Text under study:
■ ■ ■ ■

So there went the best part of the day getting to and from Williamtown for speeches and photos of a plane about to be repaired. Such events also mean the host loses much more than a day, thanks to the preparation and planning as well as the show itself.

(The pointless disruption of a prime ministerial visit to a cancer hospital was one of the things that made Tony Abbott’s 2014 photo op to claim travel entitlements particularly egregious. He had gone to Melbourne the night before for a private Liberal Party function.

After such a start to the week, it was only fitting to end it with another  stunt for the political gift that just keeps giving: yes, folks, another vaccine announcement!

Scott Morrison holds a vial of AstraZeneca vaccine at the CSL serum lab in Melbourne on Friday. Photo: AAP

There was nothing to actually announce – the vaccines are still coming, as they have been for months, but, hey, disrupt the work at CSL while literally wrapping your face in the flag. Blanket coverage guaranteed.

Before the CSL effort in Melbourne, the ability of the #ScottyfromMarketing machine to milk the vaccine saga for PR was the lede of a Sean Kelly opinion piece in the Nine Entertainment newspapers.

“Many years ago, I was told by a veteran spin doctor that any new project – a new building, say – should be announced 10 times,” confessed the former adviser to Prime Ministers Rudd and Gillard.

“First, announce you are considering it. Then that you are calling for proposals. Then that the proposals have been received. You should publish the proposals, then announce the winner … This goes on until after the building is up, and you celebrate its first anniversary. The point is to wring every ounce of positive publicity out of even the smallest announcement.

“You have probably lost track of vaccine announcements by now.”

Scott Morrison has been making them since August – and we’ll remain jabless for at least another month. Stand by for many more announcements.

Such is the low ebb of critical analysis and the demands of vast expanses of airtime to fill that the spin machine doesn’t even need to provide novel pictures. It’s enough to say at the usual brief prime ministerial that, say, changes will be considered for quarantine arrangements to have uncritical  prime time news coverage of the government “considering” doing something.

What actually happened? Nothing. Was there an actual plan that was being considered? No.

It was bumph to keep the face in front of people, an illusion of action, an illusion of government. And all at our expense.

■ ■ ■ ■

Listed entries:
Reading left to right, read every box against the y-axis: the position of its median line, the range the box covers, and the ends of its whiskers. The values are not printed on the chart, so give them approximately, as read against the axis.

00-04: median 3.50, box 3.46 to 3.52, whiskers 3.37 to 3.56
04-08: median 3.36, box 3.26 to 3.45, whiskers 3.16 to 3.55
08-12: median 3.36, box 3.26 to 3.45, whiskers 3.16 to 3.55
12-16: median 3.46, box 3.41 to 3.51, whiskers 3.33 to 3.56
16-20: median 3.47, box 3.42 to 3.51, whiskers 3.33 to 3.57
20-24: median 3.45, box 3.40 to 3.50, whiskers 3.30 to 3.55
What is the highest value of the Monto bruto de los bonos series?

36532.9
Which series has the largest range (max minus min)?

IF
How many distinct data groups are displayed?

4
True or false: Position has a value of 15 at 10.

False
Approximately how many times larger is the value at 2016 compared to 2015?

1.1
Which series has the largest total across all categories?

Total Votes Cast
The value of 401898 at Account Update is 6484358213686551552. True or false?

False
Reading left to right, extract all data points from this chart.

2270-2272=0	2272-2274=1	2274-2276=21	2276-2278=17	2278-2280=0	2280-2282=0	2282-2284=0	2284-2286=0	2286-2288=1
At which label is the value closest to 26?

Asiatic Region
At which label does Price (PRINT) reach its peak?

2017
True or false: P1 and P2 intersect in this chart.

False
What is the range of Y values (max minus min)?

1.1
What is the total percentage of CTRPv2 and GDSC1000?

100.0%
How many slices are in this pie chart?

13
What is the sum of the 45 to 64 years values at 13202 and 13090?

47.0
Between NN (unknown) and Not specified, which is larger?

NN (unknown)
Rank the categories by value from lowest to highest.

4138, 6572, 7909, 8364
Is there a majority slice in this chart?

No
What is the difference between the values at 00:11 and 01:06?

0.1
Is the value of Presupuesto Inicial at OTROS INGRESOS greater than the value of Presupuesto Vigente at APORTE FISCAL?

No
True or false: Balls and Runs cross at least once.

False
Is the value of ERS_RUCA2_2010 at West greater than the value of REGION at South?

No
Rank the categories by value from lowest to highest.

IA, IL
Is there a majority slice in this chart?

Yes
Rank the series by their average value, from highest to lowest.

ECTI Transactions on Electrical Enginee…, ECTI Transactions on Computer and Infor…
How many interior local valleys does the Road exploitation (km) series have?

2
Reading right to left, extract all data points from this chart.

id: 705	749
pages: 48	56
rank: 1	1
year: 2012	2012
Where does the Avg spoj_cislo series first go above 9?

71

■ ■ ■ ■

Your goal: Please extend the commentary on Scott Morrison's vaccine announcements and publicity stunts, picking up after its final sentence. The records have nothing to do with the text.

Answer box:
Meanwhile there was another instructive farce on New South Wales’ south coast. Dennis Atkins used it as a “perfectly formed example of how corrupted our public administration has become” – Foreign Minister Marise Payne’s show/no-show at the Shoalhaven version of CJ Dennis’ The Bridge across the Crick.

Foreign Minister Marise Payne pulled out of an event spruiking a $342 million taxpayer-funded project when local Labor MP Fiona Phillips turned up.. Photo: Getty

A little background to this particular stunt gone wrong: Malcolm Turnbull promised $155 million federal dollars for a new bridge across the Shoalhaven before the 2018 budget in an effort to shore up his preferred local member, the incumbent Ann Sudmalis.

The bridge wasn’t just a low priority on Infrastructure NSW’s wish list – it wasn’t on the list at all.

As it turned out, Ms Sudmalis quit politics anyway and was rewarded with a three-month junket to New York. The Coalition lost the seat to Labor but likes its chances of winning it back again.

Standby for many more announcements and be careful not to be knocked down by the pork barrels.

Speaking of which, as predicted, Bridget McKenzie kept to her script before the Senate inquiry into #sportsrorts on Friday. Apparently everything about her administration of the $100 million scheme was absolutely tickety-boo, the Prime Minister and Liberal campaign headquarters were not involved and the Australian National Audit Office tells fairy tales.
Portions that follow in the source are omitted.